Nous sommes quelques mois avant les élections européennes. Est-ce le bon moment pour changer de cap ?

Les opinions publiques sont ambivalentes. On peut leur faire dire des choses quasiment racistes, mais on peut aussi mobiliser de la compassion chez les individus. Avec une volonté politique claire, on peut amener les Européens, y compris pendant les périodes électorales, où les sujets sont, hélas, souvent instrumentalisés, à faire les bons choix. L’affaire de Lampedusa montre qu’en dépit des moyens quasi militaires qui sont développés aux frontières de l’UE pour dissuader les migrants de venir, ceux-ci traversent quand même. Ceux qui sont déterminés à traverser le font, quoi qu’il en coûte. La question est donc de savoir jusqu’à quand nous serons capables de supporter l’impuissance de l’UE à prévenir ces noyades en Méditerranée. Le moment est venu de mettre sur la table les dispositifs existants pour ces personnes qui fuient des situations conflictuelles ou de défaillance totale de l’État de droit, ou d’exactions envers les populations civiles. Pour que ces personnes, sans avoir à risquer leur vie, trouvent une protection, au moins temporaire, en Europe – ou ailleurs. Les Syriens devraient pouvoir passer la frontière gréco-turque sans avoir besoin d’acheter des passeports d’une autre nationalité, les Érythréens ou les Somaliens devraient pouvoir aller dans toutes les ambassades européennes et faire valoir leur droit à la protection et avoir accès à des visas humanitaires. C’est déjà possible, il faut juste activer ces instruments. Nous disposons d’une autre directive sur la protection temporaire en cas d’afflux massif qu’il faudrait également mettre en marche. Face à toutes ces situations, il faut utiliser les instruments de la politique européenne dans les États membres pour que s’opère une mobilisation solidaire susceptible de protéger les personnes. C’est aussi une façon, pour l’Union européenne, d’être fidèle à sa promesse de paix.

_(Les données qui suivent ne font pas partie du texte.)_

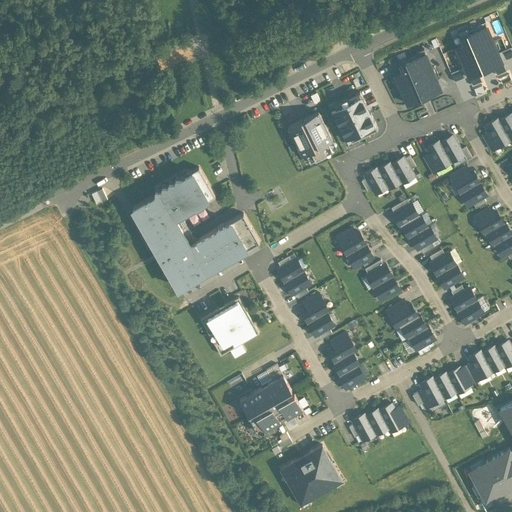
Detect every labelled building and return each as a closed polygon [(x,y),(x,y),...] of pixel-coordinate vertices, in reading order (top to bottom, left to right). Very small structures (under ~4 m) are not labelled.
[(485,21),(477,25),(477,26),(468,30),(467,29),(459,32),(461,37),(487,26),(485,21)] [(487,26),(461,37),(464,44),(456,48),(468,76),(481,70),(480,68),(488,65),(489,67),(502,61),(495,46),(493,47),(491,42),(493,41),(487,26)] [(424,49),(415,52),(416,54),(407,58),(406,56),(398,60),(400,65),(426,54),(424,49)] [(426,54),(400,65),(403,72),(395,75),(407,104),(420,98),(419,96),(427,93),(428,95),(441,89),(434,74),(432,74),(430,70),(432,69),(426,54)] [(367,106),(359,91),(333,104),(335,108),(331,110),(345,139),(350,137),(352,141),(377,128),(370,113),(369,113),(366,107),(367,106)] [(318,111),(305,118),(306,120),(302,122),(301,120),(288,126),(302,155),(306,153),(311,150),(315,158),(327,152),(323,145),(328,142),(332,140),(318,111)] [(499,120),(510,139),(511,137),(511,115),(511,114),(511,113),(499,120)] [(510,139),(499,120),(498,118),(485,125),(488,131),(497,146),(510,139)] [(497,146),(488,131),(483,134),(492,149),(497,146)] [(460,149),(452,135),(440,142),(451,161),(455,159),(463,154),(460,149)] [(451,161),(440,142),(439,140),(426,147),(429,153),(438,169),(451,161)] [(328,142),(323,145),(327,152),(315,158),(311,150),(306,153),(310,161),(332,150),(328,142)] [(471,157),(465,146),(460,149),(463,154),(466,159),(471,157)] [(438,169),(429,153),(424,156),(433,172),(438,169)] [(409,155),(404,158),(410,168),(415,165),(409,155)] [(403,156),(399,158),(397,159),(391,163),(401,181),(400,181),(401,183),(414,175),(410,168),(404,158),(403,156)] [(378,168),(378,169),(388,186),(387,186),(388,188),(400,181),(401,181),(391,163),(390,161),(378,168)] [(215,194),(205,178),(198,166),(192,170),(208,198),(215,194)] [(466,166),(450,175),(453,180),(469,171),(466,166)] [(377,167),(364,174),(366,177),(372,188),(375,193),(387,186),(388,186),(378,169),(378,168),(377,167)] [(178,287),(247,247),(231,219),(195,239),(190,242),(175,217),(181,214),(208,198),(192,170),(185,169),(185,174),(180,176),(173,177),(173,180),(168,180),(167,183),(161,184),(160,188),(154,187),(155,193),(132,206),(178,287)] [(469,171),(453,180),(460,193),(479,182),(472,169),(469,171)] [(372,188),(366,177),(361,180),(367,191),(372,188)] [(479,182),(460,193),(467,205),(473,202),(483,196),(486,194),(479,182)] [(104,186),(93,191),(98,201),(108,197),(104,186)] [(483,196),(473,202),(475,207),(486,201),(483,196)] [(406,198),(391,207),(394,212),(409,203),(406,198)] [(394,212),(392,213),(399,226),(401,225),(418,215),(418,214),(411,202),(409,203),(394,212)] [(489,206),(474,215),(477,221),(492,212),(489,206)] [(492,212),(477,221),(484,234),(484,233),(485,233),(486,233),(486,232),(503,222),(496,210),(492,212)] [(243,212),(231,219),(247,247),(259,240),(243,212)] [(418,215),(401,225),(408,237),(410,236),(427,226),(427,225),(420,213),(418,214),(418,215)] [(195,239),(181,214),(175,217),(190,242),(195,239)] [(503,222),(486,232),(486,233),(493,245),(495,244),(494,243),(511,233),(504,221),(503,222)] [(427,226),(410,236),(417,248),(436,237),(429,224),(428,225),(427,225),(427,226)] [(344,232),(336,236),(339,241),(355,232),(352,227),(344,232)] [(355,232),(339,241),(347,254),(366,243),(358,230),(355,232)] [(511,233),(494,243),(495,244),(502,256),(507,253),(511,249),(511,232),(511,233)] [(366,243),(347,254),(354,266),(373,255),(366,243)] [(441,248),(429,255),(432,260),(444,253),(441,248)] [(432,260),(430,262),(437,274),(456,263),(449,251),(444,253),(432,260)] [(288,255),(278,261),(280,266),(291,260),(288,255)] [(280,266),(277,268),(284,281),(303,270),(296,257),(291,260),(280,266)] [(380,258),(365,267),(368,272),(383,263),(380,258)] [(368,272),(366,273),(373,286),(392,275),(385,262),(383,263),(368,272)] [(456,263),(437,274),(444,287),(463,276),(456,263)] [(303,270),(284,281),(291,293),(295,291),(305,285),(310,282),(303,270)] [(392,275),(373,286),(380,298),(399,287),(392,275)] [(461,284),(457,287),(451,290),(454,295),(464,289),(461,284)] [(305,285),(295,291),(298,296),(308,290),(305,285)] [(476,299),(469,286),(454,295),(450,297),(457,310),(476,299)] [(314,294),(303,300),(306,306),(322,297),(319,291),(314,294)] [(231,347),(234,354),(244,348),(240,342),(259,331),(238,295),(200,317),(220,353),(231,347)] [(306,306),(300,309),(308,321),(327,310),(327,311),(329,310),(322,297),(306,306)] [(403,299),(386,309),(389,314),(401,307),(406,304),(403,299)] [(476,299),(457,310),(465,322),(484,311),(476,299)] [(401,307),(389,314),(396,327),(400,325),(417,315),(417,314),(410,302),(406,304),(401,307)] [(327,310),(308,321),(315,334),(318,332),(329,326),(334,323),(327,311),(327,310)] [(417,315),(400,325),(402,329),(407,337),(409,336),(426,326),(426,325),(419,313),(417,314),(417,315)] [(426,326),(409,336),(416,348),(435,337),(428,324),(426,325),(426,326)] [(329,326),(318,332),(321,337),(332,331),(329,326)] [(356,348),(349,335),(344,338),(327,348),(334,360),(335,360),(345,354),(352,350),(356,348)] [(511,347),(510,343),(508,339),(495,346),(504,364),(505,366),(511,361),(511,347)] [(482,351),(492,370),(504,364),(495,346),(494,344),(482,351)] [(492,370),(482,351),(481,349),(468,356),(471,361),(479,377),(492,370)] [(352,350),(345,354),(335,360),(334,360),(333,361),(340,373),(345,370),(357,363),(357,364),(359,363),(352,350)] [(479,377),(471,361),(466,364),(474,380),(479,377)] [(272,378),(240,397),(248,412),(253,409),(256,414),(251,417),(259,431),(280,419),(279,416),(285,413),(286,416),(292,413),(298,423),(308,417),(294,391),(288,395),(285,390),(291,387),(276,362),(266,368),(272,378)] [(357,363),(345,370),(340,373),(338,374),(345,387),(364,376),(357,364),(357,363)] [(474,380),(466,364),(460,367),(469,383),(474,380)] [(447,372),(456,390),(457,392),(470,385),(469,383),(460,367),(459,365),(447,372)] [(446,370),(433,377),(444,397),(456,390),(447,372),(446,370)] [(431,403),(444,397),(433,377),(432,375),(420,382),(423,388),(431,403)] [(431,403),(423,388),(418,390),(423,401),(426,406),(431,403)] [(418,390),(412,393),(418,404),(423,401),(418,390)] [(511,401),(500,408),(511,430),(511,401)] [(379,408),(388,426),(390,430),(397,427),(397,426),(403,423),(395,407),(392,402),(379,408)] [(400,404),(395,407),(403,423),(408,420),(400,404)] [(366,413),(365,413),(376,432),(375,432),(376,433),(387,427),(388,426),(379,408),(378,406),(366,413)] [(365,411),(352,418),(354,422),(359,433),(363,439),(375,432),(376,432),(365,413),(366,413),(365,411)] [(354,422),(349,425),(354,435),(359,433),(354,422)] [(286,430),(279,434),(282,439),(289,435),(286,430)] [(322,443),(281,466),(286,475),(288,473),(292,480),(289,481),(300,499),(306,495),(307,497),(335,481),(334,479),(341,475),(330,457),(328,459),(324,452),(326,451),(322,443)] [(511,485),(511,452),(509,448),(477,466),(478,467),(470,472),(485,500),(511,485)]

Il y a donc des solutions…

Je ne préjuge pas de la volonté politique des gouvernants. Mais je sais que nous sommes en capacité opérationnelle, législative et politique de garantir la protection de ces personnes. Que ce soit pour les réfugiés politiques ou l’immigration économique, il faut développer les canaux légaux d’immigration. Rien ne sert d’empêcher les gens de venir puisqu’ils viendront quand même, au prix de leur vie ! Il faut, au contraire, organiser la mobilité. Pour l’instant, à nos frontières, c’est la détresse, la mort et le chaos. Nous pouvons avoir des frontières qui soient sûres, perméables, qui permettent la circulation, les allers et retours, les expériences ici et là… Nous avons l’opportunité comme jamais de le faire avec le sud de la Méditerranée. On pourrait commencer avec la Tunisie ou le Maroc. Il faut aussi faire tomber des tabous. L’opinion publique s’imagine que toute politique de légalisation des canaux de migration risque d’entraîner l’arrivée de hordes de migrants, mais ce n’est pas du tout le cas, car la décision de quitter son pays est toujours compliquée. Le nouveau droit à conquérir au XXIe siècle est celui d’aller et de venir. Or, aujourd’hui, c’est très facile pour les riches, même si ce sont des mafieux, et très compliqué pour les pauvres, même si ce sont de braves gens.